■ EXERCISE DATA ■
.....

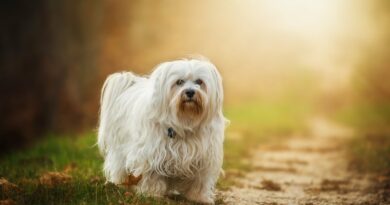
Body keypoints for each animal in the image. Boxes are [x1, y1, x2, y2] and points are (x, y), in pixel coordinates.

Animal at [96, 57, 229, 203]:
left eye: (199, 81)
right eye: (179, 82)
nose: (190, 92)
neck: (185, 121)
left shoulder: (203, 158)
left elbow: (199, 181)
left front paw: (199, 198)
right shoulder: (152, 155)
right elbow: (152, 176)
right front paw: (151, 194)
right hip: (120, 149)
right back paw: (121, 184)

.....

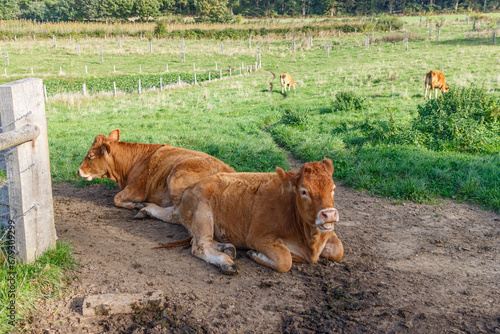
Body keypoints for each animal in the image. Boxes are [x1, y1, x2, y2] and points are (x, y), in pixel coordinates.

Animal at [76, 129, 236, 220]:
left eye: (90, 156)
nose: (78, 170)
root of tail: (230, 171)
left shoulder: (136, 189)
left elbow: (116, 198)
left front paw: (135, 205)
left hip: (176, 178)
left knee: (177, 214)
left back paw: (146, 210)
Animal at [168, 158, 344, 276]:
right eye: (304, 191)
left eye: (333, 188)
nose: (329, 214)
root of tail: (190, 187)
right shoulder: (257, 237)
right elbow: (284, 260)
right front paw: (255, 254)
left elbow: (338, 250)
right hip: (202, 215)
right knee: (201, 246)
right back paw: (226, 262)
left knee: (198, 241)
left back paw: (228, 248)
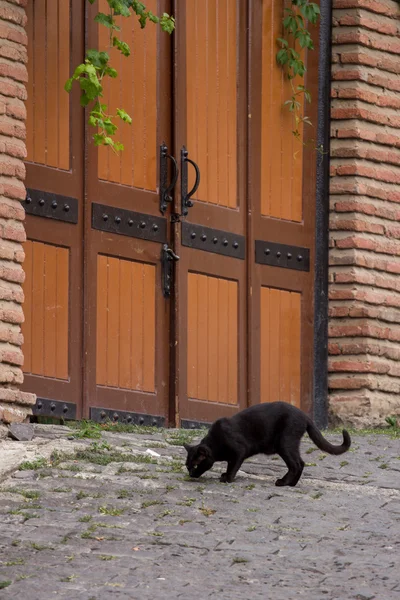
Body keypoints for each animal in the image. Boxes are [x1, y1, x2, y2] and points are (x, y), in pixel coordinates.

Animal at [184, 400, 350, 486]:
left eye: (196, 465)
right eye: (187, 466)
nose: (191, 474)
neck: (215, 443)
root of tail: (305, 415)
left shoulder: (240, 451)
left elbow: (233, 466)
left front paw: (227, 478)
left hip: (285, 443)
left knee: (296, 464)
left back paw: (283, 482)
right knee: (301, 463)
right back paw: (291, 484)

.....

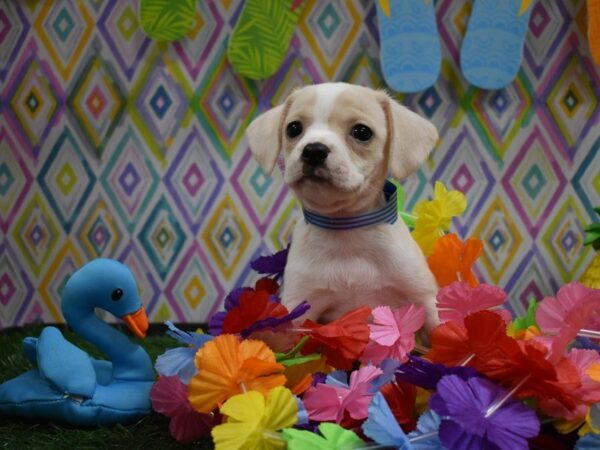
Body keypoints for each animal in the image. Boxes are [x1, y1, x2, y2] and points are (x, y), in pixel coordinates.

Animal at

.....

■ WHAT IS NEEDED ■
Going through the entries, return every line holding the word "back".

■ EXERCISE RESPONSE ■
right back paw: (121, 184)
left back paw: (146, 210)
right back paw: (226, 262)
left back paw: (228, 248)
left back paw: (283, 482)
right back paw: (291, 484)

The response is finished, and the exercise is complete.